• _Görev_: Lütfen malzemede "Which category has" ifadesini içeren satırdan malzemenin sonuna kadar, iki uç da dahil olmak üzere, tüm satırları "chart" yerine "graph" koyarak ve geri kalan her şeyi aynen bırakarak yeniden yazın. Resimleri yanıta almayın.

[Kayıtlı veri kümesi öğeleri]

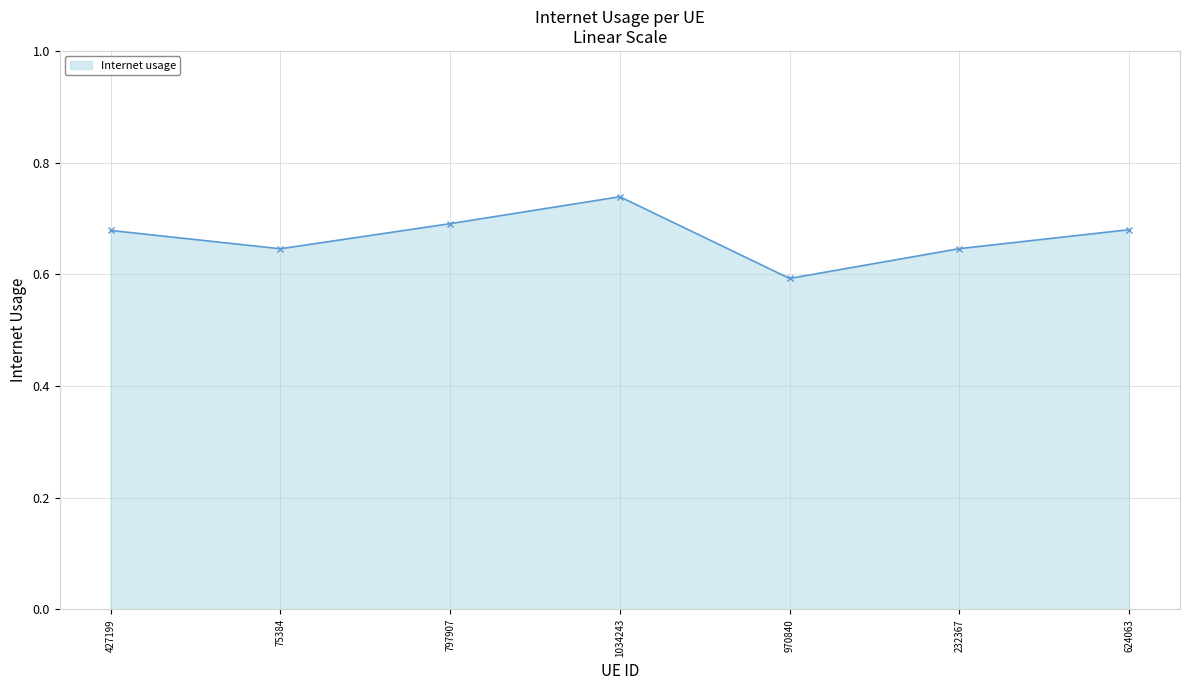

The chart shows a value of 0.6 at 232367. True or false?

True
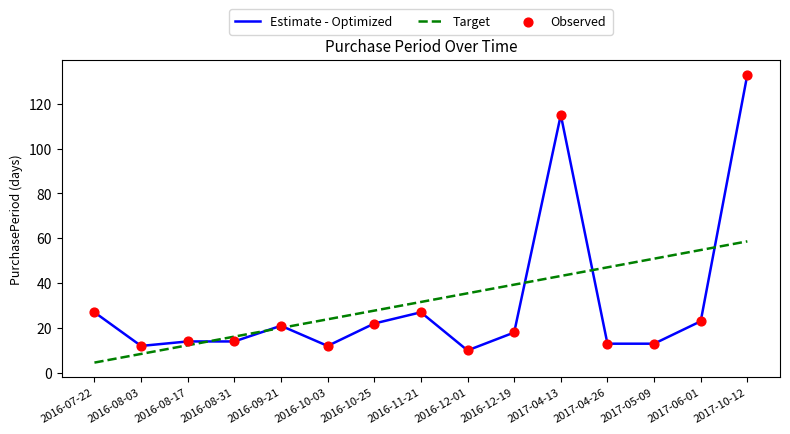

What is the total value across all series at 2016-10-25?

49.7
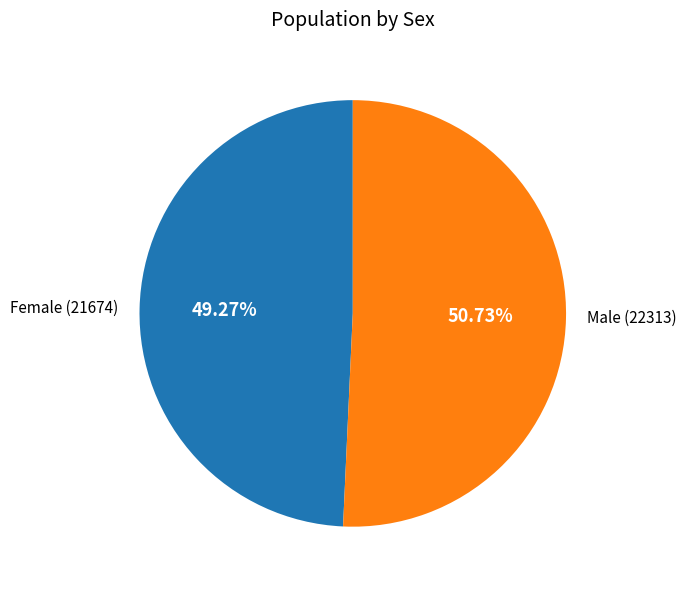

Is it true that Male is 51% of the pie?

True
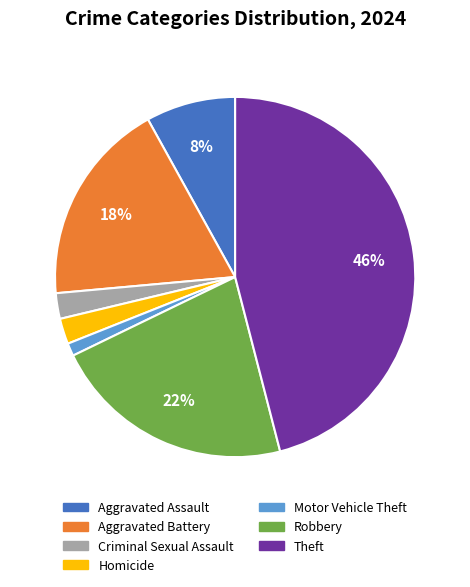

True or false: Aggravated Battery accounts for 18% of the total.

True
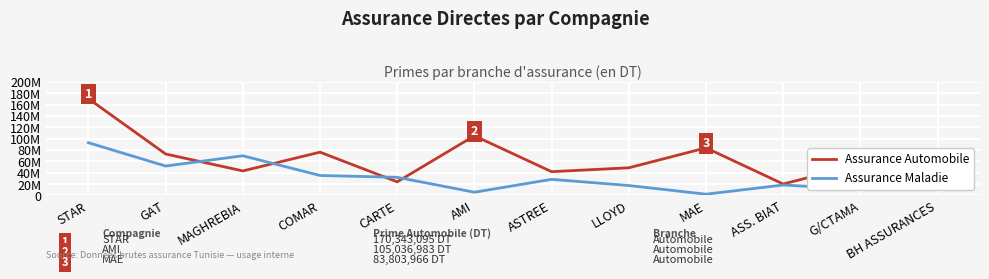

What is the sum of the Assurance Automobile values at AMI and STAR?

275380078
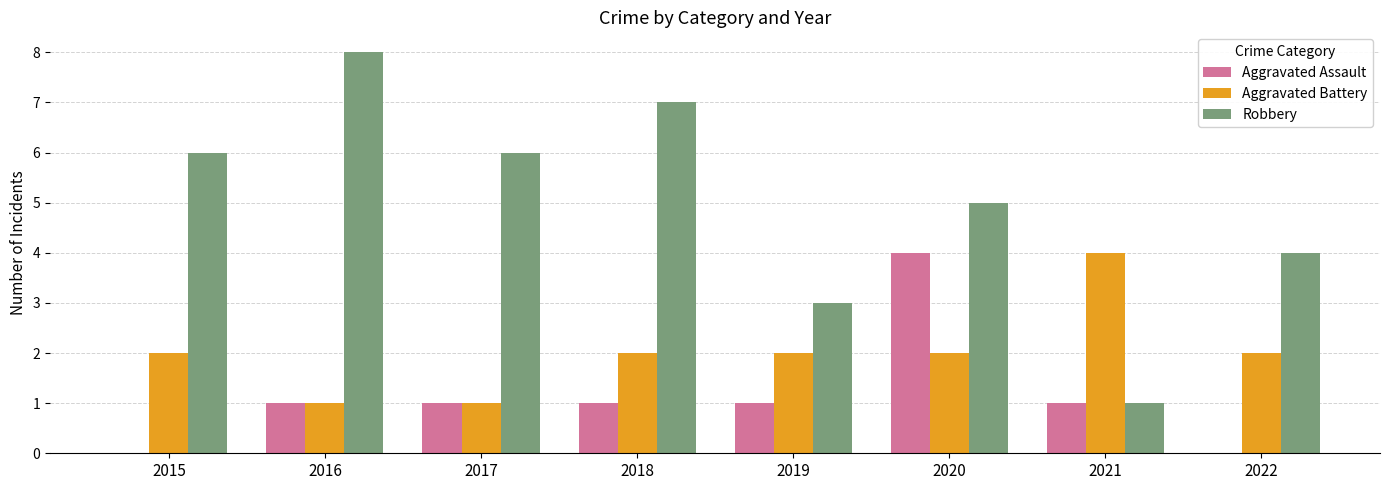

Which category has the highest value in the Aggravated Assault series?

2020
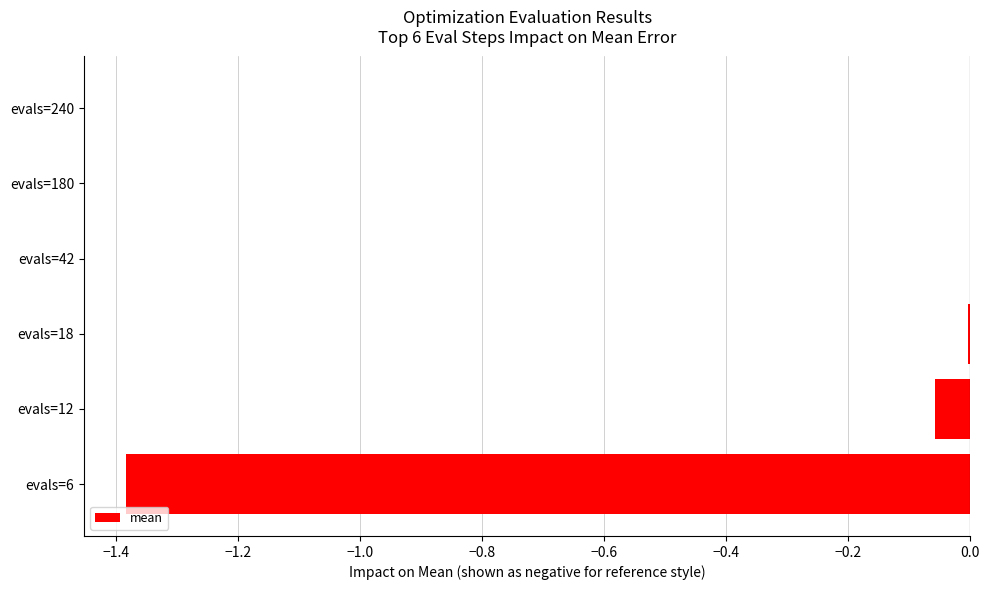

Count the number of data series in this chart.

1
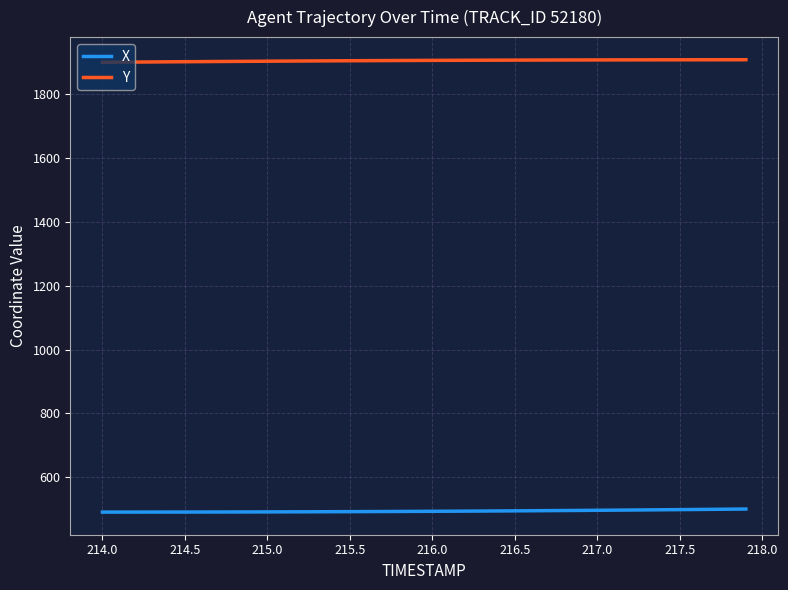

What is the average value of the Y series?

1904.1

• _Alıştırma Yanıtı_:
Which category has the highest value in the Aggravated Assault series?

2020

Count the number of data series in this graph.

1

What is the average value of the Y series?

1904.1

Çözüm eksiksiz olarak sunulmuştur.